For me, the first part is more interesting than the first because I think it’s a neatly executed dissection of traditional office power structures and politics – especially the bureaucratic, patriarchal models and the behaviour that they encourage and reinforce, e.g. maintenance, caution and dependency. Having worked for numerous large organisations, I have to say that I recognised an awful lot in what Block points out here about top-down, high control management where success is defined as moving up the ladder and employees engage in manipulative behaviour to those above and below the to create dependency.
The section where he talks about how people don’t talk about feelings in this type of organisation because the focus is on just getting the job done especially resonated with me, as did the section where he talks about how sacrifice is encouraged for vague future rewards that then fail to materialise. Being honest, I also have to say how much I recognised in myself the behaviour types such as focusing on financial rewards and seeking approval of performance and how I instinctively moved towards safety.

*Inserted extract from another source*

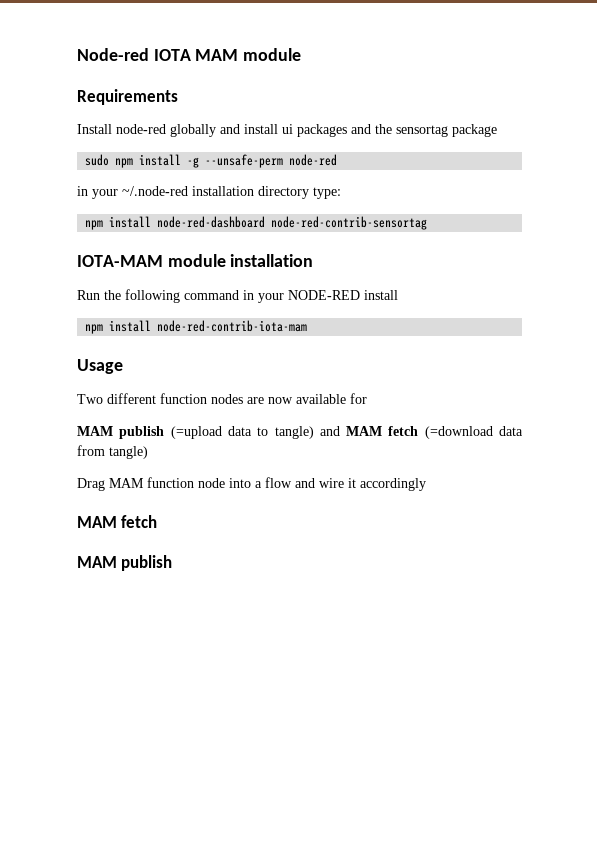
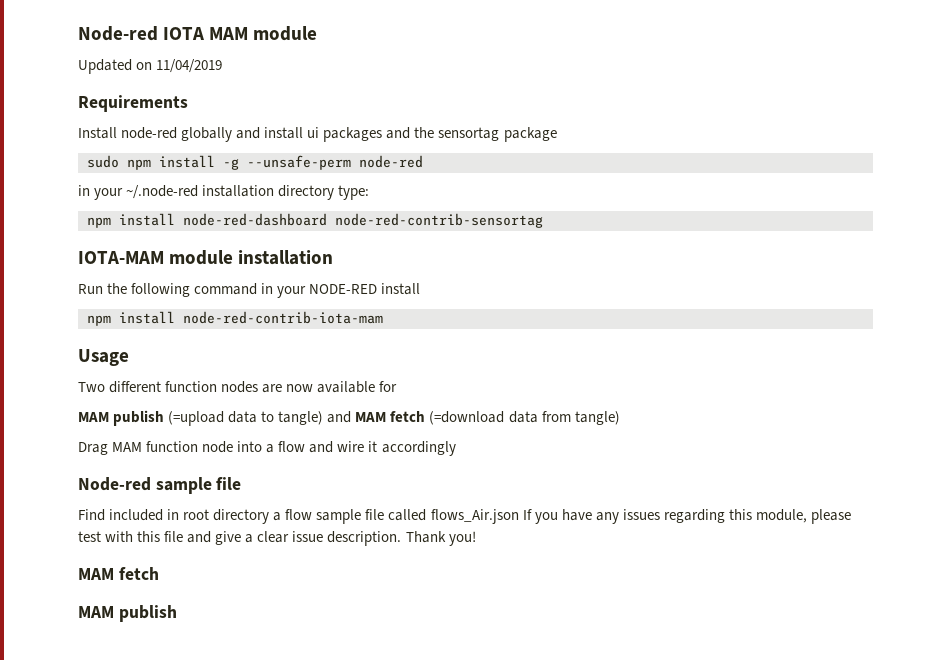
(302, 54) none -> [78,59,223,74] // Updated on 11/04/2019
(426, 484) none -> [78,477,242,494] [78,509,851,524] [78,531,476,546] // Node-red sample file // Find included in root directory a flow sample file called flows_Air.json If you have any issues regarding this module, please test with this file and give a clear issue description. Thank you!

Block is also good at recognising how even when you’re at the top you’re still powerless in organisations like this as there are shareholders who you have to please.
Much of what he says about characteristics of entrepreneurial structures and empowerment are common sense, e.g. being straight with employees when communicating with them (whether it’s about cuts or career progression) but I thought he made good practical points about pancake structures and practical steps to ensure that supervisors/managers aren’t given an opportunity to micro-manage so as to delegate decision making further down. I also think he makes sensible points about how not everyone will be up for changes aimed at empowering people while making suggestions for how to structure things like meetings and task assignment to encourage employees to take more control (e.g. by having employees initiate and lead staff meetings or expressing tasks in broad terms and having employees explain what support they need to achieve them).
The second section about positive political skills at works wasn’t quite as successful for me, mainly because it really focuses on establishing and enacting visions of greatness, which is just one of those management-speak things that sets my teeth on edge. That’s not because I don’t think people should try to do the best they can but because they so often get caught up in grandiose language and because I’m not convinced people need a vision in order to work hard to achieve something. Also, although Block addresses the fact that some people will not have a vision, his “solution” is to ask them to suppose they do and then describe it, which I think is a bit circular although he does give more interesting advice later in terms of focusing on customers and what they want and forgetting about being number one he also tells you not to be practical because it will restrain your vision and that just cuts against my grain.
The chapters where he talks about ways to identify allies, fence sitters, bedfellows and opponents are more useful in terms of strategies for dealing with the same, facing reality, being honest and authentic about our own contribution to problems. Again, there’s a lot of common sense here and Block did succeed in making me re-evaluate my own approach and behaviours.
I should say that this is a very US-centric book (as a lot of management/leadership books tend to be) and that influences some of the analysis (notably with regard to the fear of being let go given the looser termination regime there) but there’s enough practical advice here to also apply to UK organisations.
Ultimately I think there was a lot here that was useful and which I recognised from my own experience in working for large organisations and as such, I think it’s worth a look if you want to take a critical look at your company and what you can do to improve things.
Thanks to the Amazon Vine Programme for the review copy of this book.